Procedure of fundamental data analysis
From CelliP-en
Here, we will describe the procedures to construct a pipeline that normalize, identify differentially expressed genes by the t-test, and cluster the data. The example file can be obtained at http://xip.hgc.jp/samples/prostateTudoPronto.csv . This data sample is composed of 57 columns (each column represents one subject) and 24,000 rows (each row represents one microarray probe). The first 32 columns (from the left) are gene expressions obtained from normal people, while the other 25 are from people with prostate tumor. This pipeline uses the R server, thus please set up previously the R server.
Contents |
Normalization
Usually, before any microarray data analysis, the data is normalized. Here, the normalization is carried out by the Fast Loess algorithm. The component Normalize fast Loess is used in this step.
XML file of the entire pipeline
Assembling pipeline
As shown in the figure above, connect the following components: Input EDF to R, Normalize fast Loess, Export RMatrix to JMatrix, and General JData viewer & editor. The parameters of each component are set up as shown below.
Inputting of the parameters to each component
- Input EDF to R
- EDF File Name: http://xip.hgc.jp/samples/prostateTudoPronto.csv
- Normalize fast Loess
- EDF: edf
- Export RMatrix to JMatrix
- Matrix Name: normalized$expr
- General JData viewer & editor
- no change
Run and Result
The normalized data is composed of a large matrix of 24,000~ rows and 57 columns.
t test
Then, we will apply the t-test to the normalized data. We will apply the t-test to one probe. The component that will be used is the T-test.
XML file of the entire pipeline
Assembling pipeline
Delete the component Normalize fast Loess from the pipeline and add the following components T-test, R evaluated result to log, Export RPrimitive to JPrimitive x 2, Export RVector to JVector x 2, General JData viewer & editor x 4 in the canvas. Connect them as illustrated in the figure above. The components R evaluated result to log, Export RPrimitive to JPrimitive x 2, Export RVector to JVector x 2, General JData viewer & editor x 4 are used only to facilitate the visualization of the results. The parameters of each component are displayed below.
Inputting of the parameters to each component
- Input EDF to R
- EDF File Name: http://xip.hgc.jp/samples/prostateTudoPronto.csv (already typed above)
- Normalize fast Loess
- EDF: edf (already typed above)
- T-test
- x: normalized$expr[,1] (the 1st column data for a normal sample)
- y: normalized$expr[,33] (the 33rd column sample data for a tumor sample)

[Saved entries]
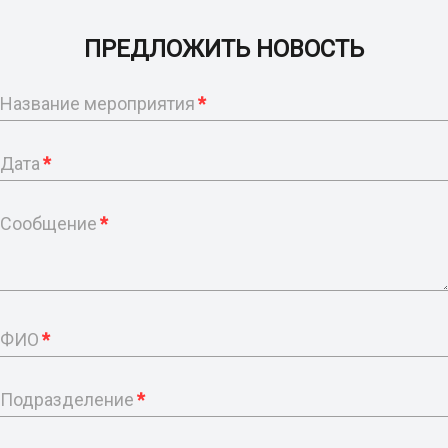
ПРЕДЛОЖИТЬ НОВОСТЬ
Название мероприятия
*
Дата
*
Сообщение
*
ФИО
*
Подразделение
*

[Study questions]:
1. According to the data analysis procedure, how many columns of the example file contain gene expressions from people with prostate tumor?
2. Restate the paragraph of the data analysis procedure that begins "Here, we will describe the procedures" as a short bulleted list, keeping its main facts.
3. Pick up the data analysis procedure after its final line and carry on writing it in the same style.

[Written responses]:
1. Twenty-five columns contain gene expressions from people with prostate tumor.

2.
- The pipeline normalizes the data, identifies differentially expressed genes by the t-test, and clusters the data.
- The example file is available at http://xip.hgc.jp/samples/prostateTudoPronto.csv.
- The file has 57 columns, one per subject, and 24,000 rows, one per microarray probe.
- The first 32 columns from the left come from normal people, and the remaining 25 come from people with prostate tumor.
- The pipeline uses the R server, which must be set up beforehand.

3.
- result: ttest
- R evaluated result to log
- X: ttest
- 1st Export RPrimitive to JPrimitive
- Primitive Name: ttest$statistic
- 2nd Export RPrimitive to JPrimitive
- Primitive Name: ttest$p.value
- JType: String
- 1st Export RVector to JVector
- Vector Name: ttest$conf
- 2nd Export RVector to JVector
- Vector Name: ttest$estimate
- 1st General JData viewer & editor
- Tab Name: t value
- 2nd General JData viewer & editor
- Tab Name: p-value
- 3rd General JData viewer & editor
- Tab Name: 95 percent confidence interval
- 4th General JData viewer & editor
- Tab Name: mean of x mean of y
Run and Result
The results of the t-test is visualized at the following tabs: "t value", "p-value", "95 percent confidence interval", and "mean of x, mean of y".
Clustering
Now, we will cluster the data using the hierarchical clustering algorithm in the normalized data. Due to the high processing time required to cluster 24,000 probes, here, we will limit to 1,000 probes. The file containing 1,000 probes can be obtained at http://xip.hgc.jp/samples/test1000.csv . The components that will be used are the Hierarchical clustering and the Hierarchical clustering plot.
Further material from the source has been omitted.